Hi all and greetings from Ireland!
I have not used much unix or awk/sed in years and have forgotten a lot.
Easy enough query tho.
I am cleansing/fixing 10,000 postal addresses using global replacements.
I have 2 pipe delimited files , one is basically a spell checker for geographical areas. The second file is actual addresses.

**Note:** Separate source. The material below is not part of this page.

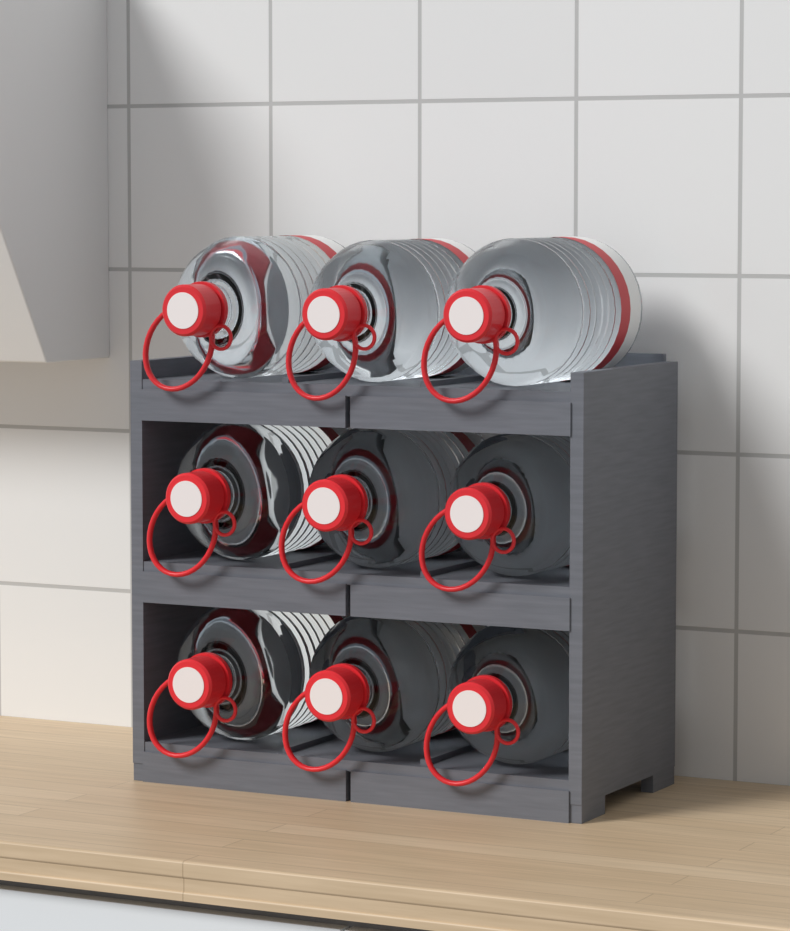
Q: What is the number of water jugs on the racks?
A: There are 9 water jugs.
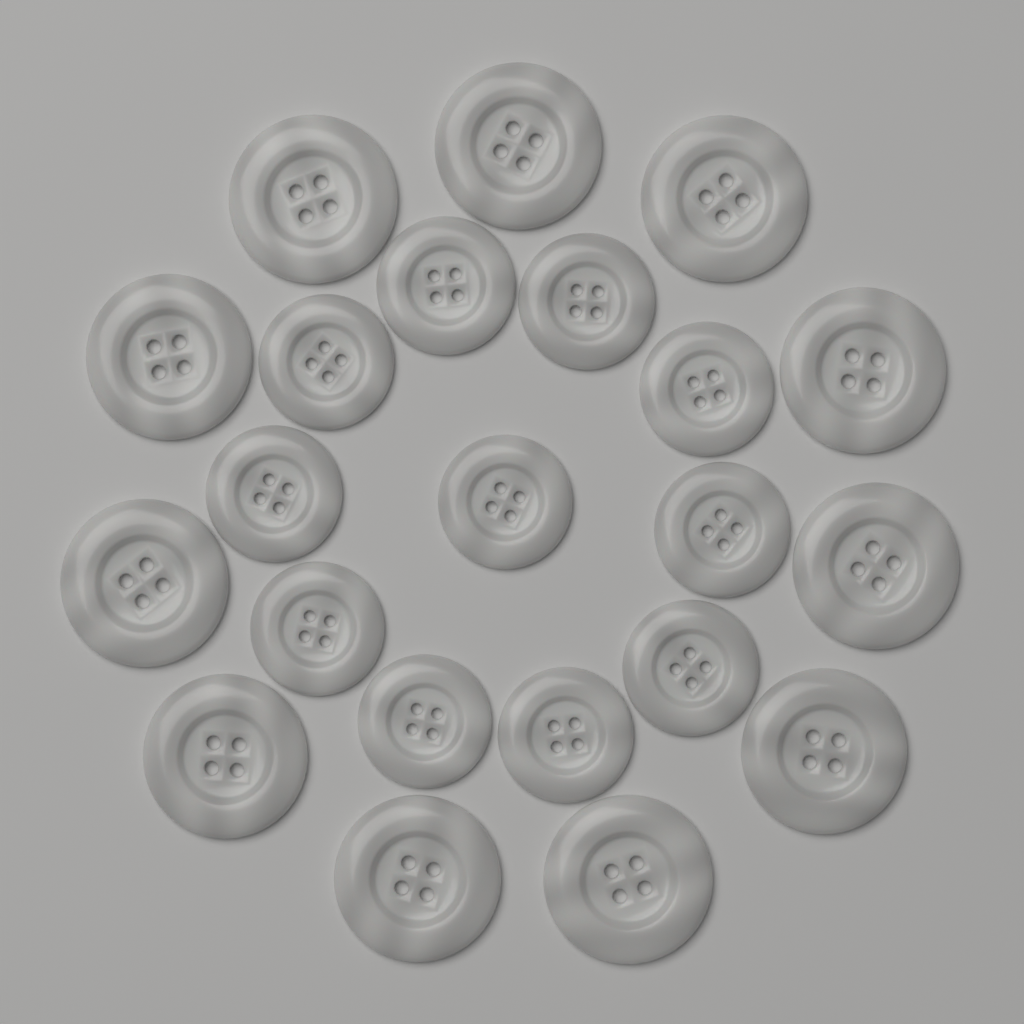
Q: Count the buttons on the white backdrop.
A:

Sample file 1 - 100+ lines (basically a spell checker):
|Irlllland|Ireland|
|Dubblin|Dublin|
|Corrk|Cork|
etc..
Sample file 2 - 10,000+ lines (Addresses to be cleansed):
|10 Main Street Irlllland|
|11 High Road Irlllland|
|1 High Road, Corrk|
The output required is :
|10 Main Street Ireland|
|11 High Road Ireland|
|1 High Road, Cork|
I am very rusty but reckon I need a loop with a global substition in it.
I used to know unix, awk and sed reasonably well but have forgotten the basic syntax.
All helpers there?
What about this approch in sed?
- Making a pattern file.
sed -e 's!|!/!g' -e 's/^/s&/' file1 >sed_pattern_file
- Using the pattern file to do replacement in file2
sed -f sed_pattern_file file2
Output:
And the one in awk:
awk 'BEGIN{ FS="|"; i=1; while((getline < "file1") > 0) { arr=$2; arr_val[i++]=$3; } } { for (j=1;j<i;j++) { gsub(arr[j],arr_val[j],$0); } print; }' file2
Another approach with awk:
awk 'BEGIN{FS="[ |]"}
NR==FNR{a[$2]=$3;next}
$5 in a {$5=a[$5]}
{print}' file1 file2
If you get errors use nawk, gawk or /usr/xpg4/bin/awk on Solaris.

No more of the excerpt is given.